Researchers from NTU Singapore and the University of Florida have analysed the characteristics contributing the effectiveness of the “Keep Singapore Clean” campaign, which started in 1968, and its various yearly reiterations.
The team of researchers analysed the campaign’s communication modes, such as the use of text, colour, images, and humour, and found that the use of comics for humour and visual-verbal interplay, informality, a simple narrative plot, and exaggerated personalities were the key factors in the campaign’s enduring success.
Initially a month-long campaign, “Keep Singapore Clean” is today supplemented by various campaigns such as “Keep the Toilets Clean”, collaborating with government organisations such as the National Environment Agency and the Public Hygiene Council, as well as non-government charity organisations such as the Restroom Association of Singapore and the Singapore Kindness Movement.

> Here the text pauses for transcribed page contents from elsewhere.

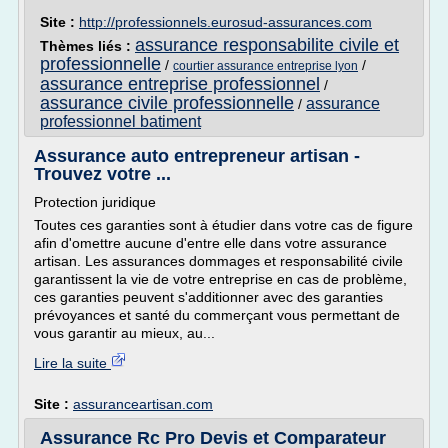
Site :
http://professionnels.eurosud-assurances.com
assurance responsabilite civile et
Thèmes liés :
professionnelle
/
/
courtier assurance entreprise lyon
assurance entreprise professionnel
/
assurance civile professionnelle
assurance
/
professionnel batiment
Assurance auto entrepreneur artisan -
Trouvez votre ...
Protection juridique
Toutes ces garanties sont à étudier dans votre cas de figure
afin d'omettre aucune d'entre elle dans votre assurance
artisan. Les assurances dommages et responsabilité civile
garantissent la vie de votre entreprise en cas de problème,
ces garanties peuvent s'additionner avec des garanties
prévoyances et santé du commerçant vous permettant de
vous garantir au mieux, au...
Lire la suite
Site :
assuranceartisan.com
Assurance Rc Pro Devis et Comparateur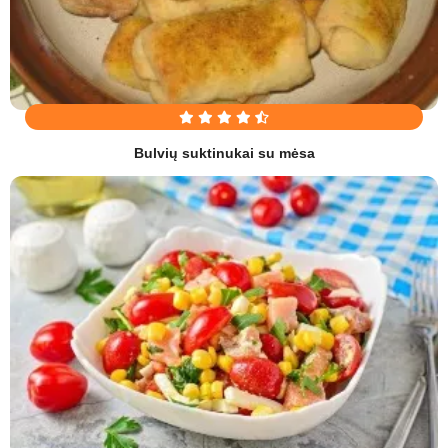
Bulvių suktinukai su mėsa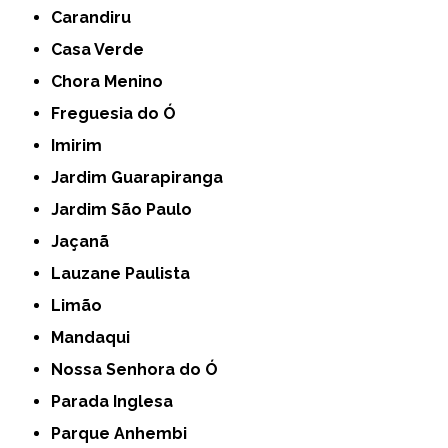
Carandiru
Casa Verde
Chora Menino
Freguesia do Ó
Imirim
Jardim Guarapiranga
Jardim São Paulo
Jaçanã
Lauzane Paulista
Limão
Mandaqui
Nossa Senhora do Ó
Parada Inglesa
Parque Anhembi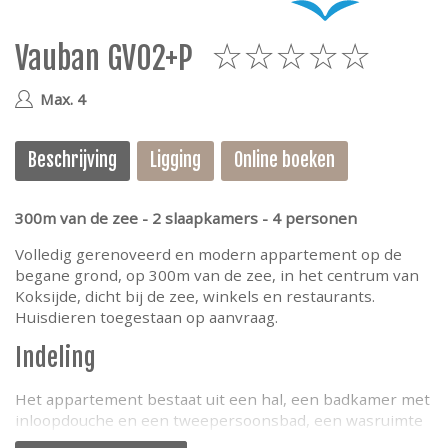
e
Vauban GV02+P
5
Max. 4
Beschrijving
Ligging
Online boeken
300m van de zee - 2 slaapkamers - 4 personen
Volledig gerenoveerd en modern appartement op de
begane grond, op 300m van de zee, in het centrum van
Koksijde, dicht bij de zee, winkels en restaurants.
Huisdieren toegestaan op aanvraag.
Indeling
Het appartement bestaat uit een hal, een badkamer met
inloopdouche en een tweepersoonsbad, een wasruimte
met wasmachine, droger en droogrek, een apart toilet,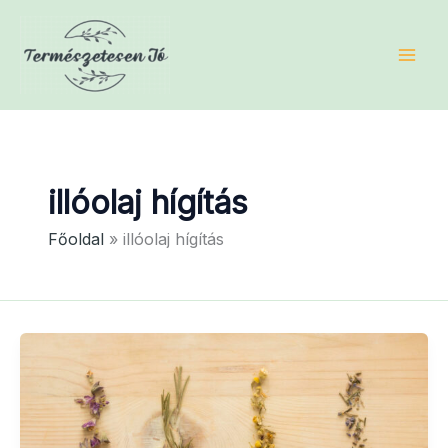
Skip
to
content
illóolaj hígítás
Főoldal
illóolaj hígítás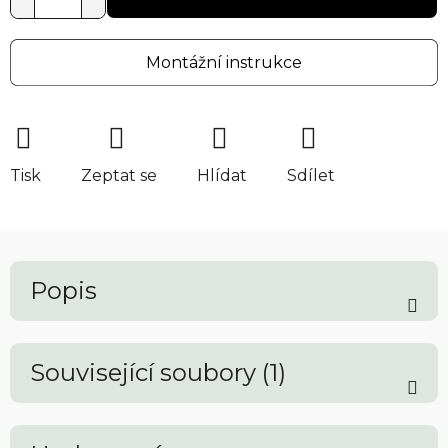
Montážní instrukce
Tisk
Zeptat se
Hlídat
Sdílet
Popis
Související soubory (1)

The researchers, Dr Keri Matwick, a linguist from NTU’s School of Humanities, and Dr Kelsi Matwick, Adjunct Lecturer at the College of Journalism and Communications at the University of Florida say that the choice of the comic strip as the medium for the message creates for a ‘made-up world’ in which it is more acceptable to address unpleasant topics and helps to make the message more relatable and memorable to all ages of the public.
Humour is an effective strategy for instilling values of courtesy and cleanliness. It helps soften instruction on good public hygiene, which can increase uptake of the campaign’s key messages, say the researchers.